The High Court acknowledged that the question of whether reasons given by the Medical Panel were adequate to meet the standard required of a written statement of reasons under the Act “raises a question of public importance”.  In considering that issue, the High Court provided the following useful observations:

  1. The starting point is recognition that there is no free-standing common law duty to give reasons for making a statutory decision.
  2. The duty to give reasons for an opinion is no more and no less than the duty imposed by statute.  And so the content of that statutory duty defines the statutory standard that a written statement of reasons must meet to fulfil it.
  3. The standard required of a written statement of reasons in order to fulfil the statutory duty therefore needs to be determined as an exercise of statutory construction.
  4. In the absence of express requirements set out in the statute, the standard can be determined only by a process of implication.

The High Court considered that two issues were of particular significance in determining by implication the standard required.  The first is the nature of the function performed by the decision-maker (here, the Medical Panel) in forming and giving its opinion.  The second is the objective, within the scheme of the particular statute, of requiring the relevant decision-maker to give a written statement of reasons for that opinion.

In the case of the Medical Panel, the High Court held that its function is to form and to give its own opinion on the medical question referred for its opinion, by applying its own medical experience and its own medical expertise.  What is to be set out in the statement of reasons is the actual path of reasoning by which the Medical Panel arrived at the opinion the Medical Panel in fact formed for itself.

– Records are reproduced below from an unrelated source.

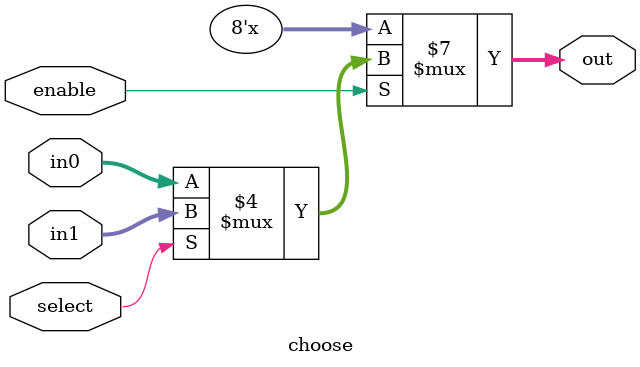
<source format=v>
module choose(in0,in1,select,out,enable);

input enable;
input [7:0]in0;
input [7:0]in1;
output reg [7:0]out;
input select;
always@(enable or select or in0 or in1)
begin
if(enable==0)
out = 8'bzzzzzzzz;
else if(select)
out <= in1;
else
out <= in0;
end


endmodule

</source>
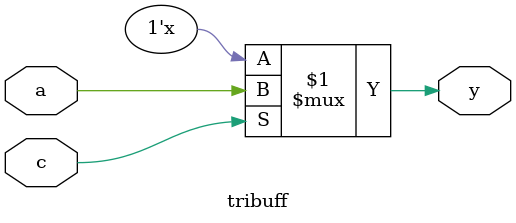
<source format=v>
module tribuff(a,c,y);
	input a,c;
	output y;
	assign y= c ? a : 1'bz;	
endmodule

</source>
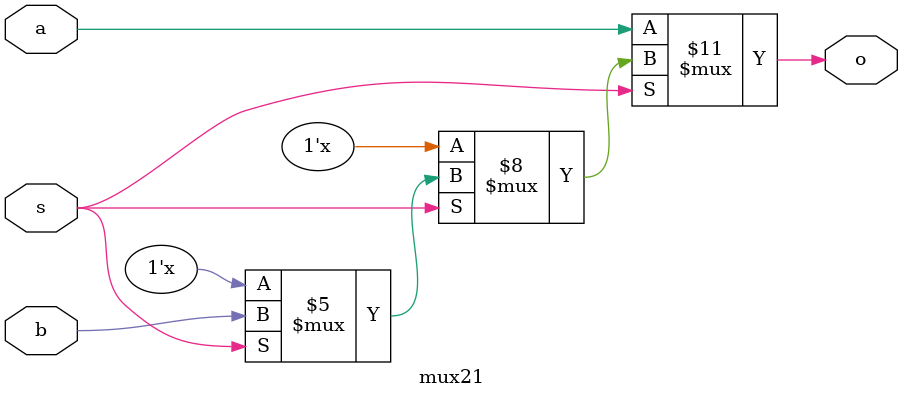
<source format=v>
`timescale 1ns / 1ps


module mux21(
input a, b, s,
output reg o
    );
    always @(a, b, s) begin
        if (s==1'b0) o=a;
        else if(s==1'b1) o=b;
    end
endmodule

</source>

As to the objective of the Act, the High Court had regard to the Act’s legislative history.  In 2010, section 68(2) of the Act had been amended to insert the words “and a written statement of reasons for that opinion”.  Prior to that, the obligation to provide a statement of reasons only arose under section 8 of the Administrative Law Act 1978 (Vic), which requires a statement of reasons to be provided on request, and to be “adequate to enable a Court to see whether the decision does or does not involve any error of law”.  As there was nothing in the legislative history to suggest that the 2010 amendment was designed to alter the standard previously required, the High Court concluded that the former standard continued to apply.

The High Court said that there is an obvious benefit in requiring a written statement of reasons for an opinion always to explain the actual path of reasoning in sufficient detail to enable a court to see whether the opinion does or does not involve any error of law.  The benefit is that it enables a person whose legal rights are affected by an opinion to obtain an order removing the legal effect of the opinion if an error of law is made in forming that opinion.

In explaining the path of reasoning by which the Medical Panel arrived at the opinion it formed, the High Court said that the Panel was under no obligation to explain why it did not reach an opinion it did not form, even if that different opinion was shown by material before it to have been formed by someone else.  It did note, though, that in some circumstances, the fact that a different opinion has been formed by another expert in a submission to the Panel might allow an inference to be drawn that the whole of the reasoning of the Panel was not adequately reflected its written statement of reasons. 

Ultimately, the High Court allowed the appeal, and held that the Medical Panel’s opinion should not be quashed.  The High Court gave two independent reasons for its decision: first, that the Medical Panel’s opinion had no continuing legal effect (an issue not discussed in this article), and secondly, that the reasons given by the Medical Panel for its opinion met the required standard.